*Texte de l'exercice:*

Le cuisinier, cet animal omnivore

Le cuisinier, cet animal omnivore

Le cuisinier, cet animal omnivore

Le cuisinier, cet animal omnivore

20 mars 2013

Le Palais de la Mutualité version années 2010, ce n'est pas que les meetings UMP. C'est aussi le lieu où depuis deux ans, convergent les représentants d'une jeune cuisine vivante des quatre coins du monde. Trois jours durant, ces chefs déboulent en musique sur des titres qu'affectionne le fondateur d'Omnivore Luc Dubanchet. Sans toque mais avec micro-casque pour travailler tout en expliquant leur vision d'une jeune cuisine toujours plus écolo. Mais surtout pas barbante.

On savait que le locavorisme, c’était sexy. Son représentant le plus célèbre étant le Danois René Redzepi, qu’Omnivore avait accueilli lors de sa première édition presque confidentielle au regard de l’euphorie de la Mutualité, en 2006 au Havre. Depuis, Noma, son laboratoire de Copenhague, a été sacré meilleur restaurant du monde et Redzepi promu chef de file d’une cuisine nordique qui continue d’inspirer dans le monde entier.

*Consignes à suivre:*
a) Recopiez le passage du texte sur Omnivore compris entre « On savait que » et « le monde entier. », ces deux passages inclus.
b) D'après le texte sur Omnivore, en quelle année et dans quelle ville s'est tenue la première édition ?

*Extraits des données:*
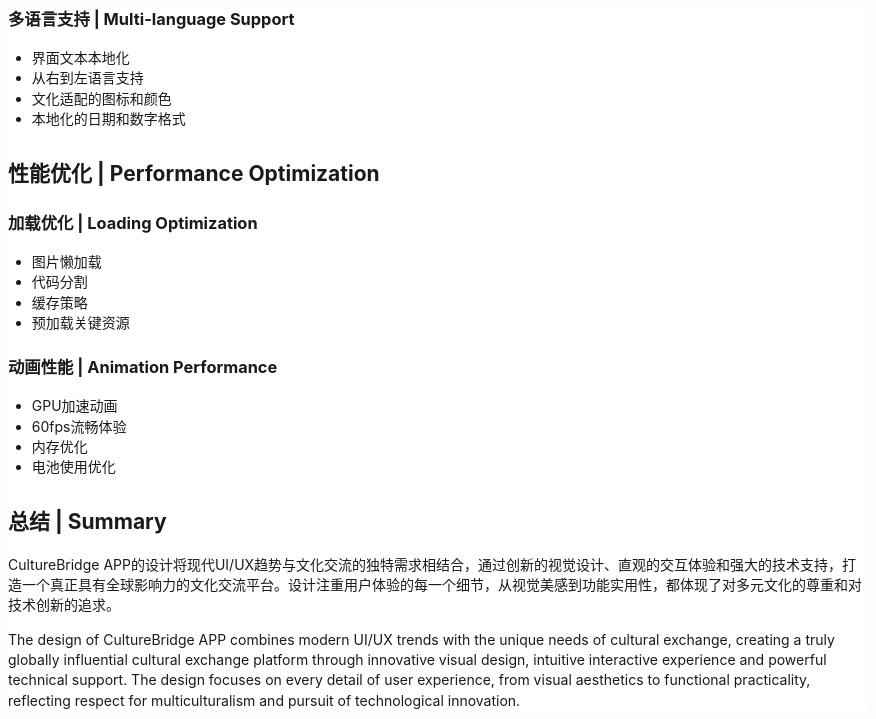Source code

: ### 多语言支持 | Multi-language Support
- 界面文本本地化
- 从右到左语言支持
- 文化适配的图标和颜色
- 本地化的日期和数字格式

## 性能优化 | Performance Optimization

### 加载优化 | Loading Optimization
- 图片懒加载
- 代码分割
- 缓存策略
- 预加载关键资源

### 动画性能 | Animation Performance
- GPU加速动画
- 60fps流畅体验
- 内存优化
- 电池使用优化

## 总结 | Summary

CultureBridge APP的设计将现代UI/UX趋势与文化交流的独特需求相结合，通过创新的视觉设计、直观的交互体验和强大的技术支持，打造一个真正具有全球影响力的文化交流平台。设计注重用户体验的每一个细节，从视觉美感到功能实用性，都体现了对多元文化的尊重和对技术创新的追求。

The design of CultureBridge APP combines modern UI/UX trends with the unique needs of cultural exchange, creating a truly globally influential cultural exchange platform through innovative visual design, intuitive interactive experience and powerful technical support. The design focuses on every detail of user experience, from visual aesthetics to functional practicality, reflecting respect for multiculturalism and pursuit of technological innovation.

*Réponses dans l'ordre:*
a)
On savait que le locavorisme, c’était sexy. Son représentant le plus célèbre étant le Danois René Redzepi, qu’Omnivore avait accueilli lors de sa première édition presque confidentielle au regard de l’euphorie de la Mutualité, en 2006 au Havre. Depuis, Noma, son laboratoire de Copenhague, a été sacré meilleur restaurant du monde et Redzepi promu chef de file d’une cuisine nordique qui continue d’inspirer dans le monde entier.

b) En 2006, au Havre.